Text
****************************************

They were also proved to be not effective with regard to
activities of daily living and occupational performance
at the end of one year.163,168,169 (Evidence level: IIB, IB).
Again, in some reviews, assistive devices and splints
along with hand and foot ortheses have not been found
to be effective on the patient’s functional status.170
There is strong evidence suggesting that shoe
modification and custom-made foot ortheses are
effective in both the short-term and long-term in patients
with foot deformities; however, foot ortheses have not
been shown to be effective in metatarsophalangeal
joint pain (Evidence level: IA).162,171
Diverse results can be noted regarding the
effectiveness of physical treatment modalities in
patients with RA. According to the British Society
for Rheumatology (BSR) and British Health
Professionals in Rheumatology (BHPR) guidelines,
hydrotherapy, thermotherapy, and transcutaneous
nerve stimulation (TENS) are recommended as
assistive treatment methods for early arthritis.154
Physical treatment modalities have not been included
in the EULAR guidelines.143 Professional opinions
and recommendations regarding the effectiveness
of thermotherapy and physical treatment modalities
can be found in the literature.151 Thermotherapy
and TENS have been recommended for use in
addition to pharmacological treatment in guidelines
for RA treatment.143,149,152,154,172 Ultrasound (US) and
laser treatments applied during the inactive disease
period have been suggested to be effective and
may be used in addition to drug treatment in the
two main guidelines.143,149,172 However, none of the
guidelines provide standardized recommendations
for the method, intensity, and duration of these
modalities. Well-designed, high-quality studies are
needed in order to develop a standardized treatment
approach.

****************************************

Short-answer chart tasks

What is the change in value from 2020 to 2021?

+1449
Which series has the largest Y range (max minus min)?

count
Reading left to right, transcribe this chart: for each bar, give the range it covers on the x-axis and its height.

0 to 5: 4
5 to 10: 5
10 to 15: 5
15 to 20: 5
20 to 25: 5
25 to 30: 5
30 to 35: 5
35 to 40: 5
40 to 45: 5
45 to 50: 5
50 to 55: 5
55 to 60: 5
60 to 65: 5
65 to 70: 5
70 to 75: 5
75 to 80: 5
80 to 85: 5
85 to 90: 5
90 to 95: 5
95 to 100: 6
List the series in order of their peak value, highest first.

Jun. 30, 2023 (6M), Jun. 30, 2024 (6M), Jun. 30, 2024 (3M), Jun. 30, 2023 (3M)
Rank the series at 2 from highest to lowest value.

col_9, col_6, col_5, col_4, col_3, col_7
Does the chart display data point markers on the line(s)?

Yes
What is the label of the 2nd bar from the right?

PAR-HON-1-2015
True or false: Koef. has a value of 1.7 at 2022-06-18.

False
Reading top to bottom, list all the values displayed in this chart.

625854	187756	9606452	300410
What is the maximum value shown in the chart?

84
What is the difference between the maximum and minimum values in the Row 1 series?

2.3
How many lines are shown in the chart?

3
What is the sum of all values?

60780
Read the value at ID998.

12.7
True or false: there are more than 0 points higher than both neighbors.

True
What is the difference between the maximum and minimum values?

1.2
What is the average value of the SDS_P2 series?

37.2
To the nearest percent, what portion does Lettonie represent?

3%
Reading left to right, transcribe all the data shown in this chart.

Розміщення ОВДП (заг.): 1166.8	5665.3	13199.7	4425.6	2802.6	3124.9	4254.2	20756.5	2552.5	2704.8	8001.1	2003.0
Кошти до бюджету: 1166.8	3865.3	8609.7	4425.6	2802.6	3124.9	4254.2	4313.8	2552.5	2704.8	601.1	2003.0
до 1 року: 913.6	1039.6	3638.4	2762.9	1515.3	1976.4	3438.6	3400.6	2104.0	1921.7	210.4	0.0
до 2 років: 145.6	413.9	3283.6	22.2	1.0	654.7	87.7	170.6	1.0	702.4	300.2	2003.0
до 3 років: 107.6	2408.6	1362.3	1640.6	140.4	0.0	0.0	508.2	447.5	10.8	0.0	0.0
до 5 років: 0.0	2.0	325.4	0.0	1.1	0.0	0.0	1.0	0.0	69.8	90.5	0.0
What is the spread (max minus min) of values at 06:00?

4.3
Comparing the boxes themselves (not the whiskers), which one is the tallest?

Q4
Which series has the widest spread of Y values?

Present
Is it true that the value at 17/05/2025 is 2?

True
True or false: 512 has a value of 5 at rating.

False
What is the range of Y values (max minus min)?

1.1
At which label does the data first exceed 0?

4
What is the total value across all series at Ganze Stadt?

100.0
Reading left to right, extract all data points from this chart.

****************************************

What to work on
**a.** In the text on RA treatment, rewrite the paragraph beginning "Diverse results can be noted" as a short bulleted list that keeps its main facts.
**b.** Summarize the text on RA treatment in two sentences.
**c.** According to the text on RA treatment, which guidelines do not include physical treatment modalities?
The data have no connection to the text.

Answers to the problems
**a.**
- Studies show mixed results for physical treatment modalities in RA.
- BSR and BHPR guidelines recommend hydrotherapy, thermotherapy, and TENS as assistive treatments for early arthritis.
- EULAR guidelines do not include physical treatment modalities.
- RA treatment guidelines recommend thermotherapy and TENS in addition to pharmacological treatment.
- The two main guidelines suggest that ultrasound and laser treatments during the inactive disease period are effective and may be added to drug treatment.
- No guideline gives standardized recommendations for the method, intensity, and duration of these modalities.
- Well-designed, high-quality studies are needed to develop a standardized approach.

**b.** Some reviews have not found assistive devices, splints, or hand and foot ortheses effective for functional status, while shoe modification and custom-made foot ortheses are strongly supported for foot deformities but not for metatarsophalangeal joint pain. Guidelines recommend physical modalities such as thermotherapy and TENS alongside drug treatment, but none standardize their method, intensity, or duration, so high-quality studies are needed.

**c.** The EULAR guidelines.